'Moment of Silence' Allowed After Court Rejects Atheist Lawsuit
The U.S. Supreme Court has rejected an atheist lawsuit whose objective was to prohibit Illinois students from observing a “moment of silence” at the beginning of the school day.
Buffalo Grove High School student Dawn Sherman, the daughter of well-known atheist Rob Sherman, brought the lawsuit saying that the mandatory “moment of silence” interfered with her schoolwork and learning opportunities.
In 2007, the Illinois legislature amended a bill that mandated a “brief moment of silence” for reflection or prayer at the beginning of each school day.
After Sherman filed suit, a district court judge ruled the Illinois law was unconstitutional, saying it endorsed prayer and religion in schools. As a result, the judge issued an injunction in the case and the schools stopped the practice.
However, on appeal the U.S. Seventh Circuit Court of Appeals reversed the ruling by a vote of 2-1. “Nothing in the text … limits student’s thoughts during the period of silence; the text mandates only one thing – silence,” the court said its decision.
As a result, the 10- to 15-second “moment of silence” was reinstated several months after the district court decision was overturned.
Other states have implemented similar policies.
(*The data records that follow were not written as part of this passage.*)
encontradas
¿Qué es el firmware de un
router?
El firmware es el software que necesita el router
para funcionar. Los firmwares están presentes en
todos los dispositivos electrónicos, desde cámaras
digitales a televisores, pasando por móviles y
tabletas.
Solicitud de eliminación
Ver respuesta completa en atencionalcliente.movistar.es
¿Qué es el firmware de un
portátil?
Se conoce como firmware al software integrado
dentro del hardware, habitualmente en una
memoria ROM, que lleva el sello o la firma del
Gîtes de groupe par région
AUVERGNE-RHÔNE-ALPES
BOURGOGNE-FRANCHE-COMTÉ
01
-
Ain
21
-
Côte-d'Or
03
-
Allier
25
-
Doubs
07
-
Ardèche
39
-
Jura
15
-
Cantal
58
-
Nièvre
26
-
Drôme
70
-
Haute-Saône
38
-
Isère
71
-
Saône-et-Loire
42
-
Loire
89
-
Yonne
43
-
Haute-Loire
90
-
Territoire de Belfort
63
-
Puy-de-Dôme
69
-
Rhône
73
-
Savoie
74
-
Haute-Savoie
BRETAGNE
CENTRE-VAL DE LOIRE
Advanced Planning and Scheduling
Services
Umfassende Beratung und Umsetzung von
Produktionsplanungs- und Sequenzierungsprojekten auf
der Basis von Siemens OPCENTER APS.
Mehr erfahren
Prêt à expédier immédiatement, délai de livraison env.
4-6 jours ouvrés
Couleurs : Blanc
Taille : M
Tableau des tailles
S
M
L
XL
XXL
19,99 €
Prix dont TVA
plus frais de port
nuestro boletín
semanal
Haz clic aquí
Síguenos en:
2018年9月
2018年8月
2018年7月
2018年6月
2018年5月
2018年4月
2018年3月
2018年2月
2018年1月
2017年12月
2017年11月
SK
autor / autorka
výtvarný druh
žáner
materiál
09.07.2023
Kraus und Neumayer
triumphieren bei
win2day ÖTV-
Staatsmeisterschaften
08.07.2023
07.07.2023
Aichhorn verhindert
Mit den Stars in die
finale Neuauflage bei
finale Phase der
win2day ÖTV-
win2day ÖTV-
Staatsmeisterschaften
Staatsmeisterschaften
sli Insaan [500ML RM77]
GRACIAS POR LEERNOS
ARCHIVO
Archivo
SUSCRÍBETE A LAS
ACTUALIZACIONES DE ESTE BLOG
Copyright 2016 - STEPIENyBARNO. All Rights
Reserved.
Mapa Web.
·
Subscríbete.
Virginia students are given an opportunity each morning to “establish daily moments of silence for mediation, prayer or other silent activity” each day. Alabama once had a law that authorized teachers to lead a minute of prayer, but a similar lawsuit and eventual Supreme Court ruling found its law unconstitutional.
The issue of prayer in school was first brought to light in 1962 when the Supreme Court, in Engel v. Vitale, ruled it was unconstitutional for school officials to compose a prayer and require that students read it in classrooms or over the school public address system.
Joe Bain taught over 40 years in Tennessee public schools.
“I remember well when the Supreme Court ruling came down in the early sixties,” Bain recalled. “But we always got around it by having giving the student council control of the announcements every morning. No one required anyone to do or say anything and someone prayed over the intercom each morning until I retired in the early 1990s. To my knowledge, no one ever complained but I guess times are different now.”
In a related case, the Pittsylvania County, Va., has filed a motion to dismiss a lawsuit filed by the American Civil Liberties Union to prohibit prayer before the start of each Board of Supervisors meeting.
Tim Barber, who chairs the board said in the motion, “The Board of Supervisors is standing up for what is right and it is time for the American public to stand up against groups like the ACLU that want to tear down the very foundations this great country was built on.”
“In my opinion, the Pittsylvania County Board of Supervisors is absolutely correct in its stance on this prayer issue and I am proud of the board as a whole.”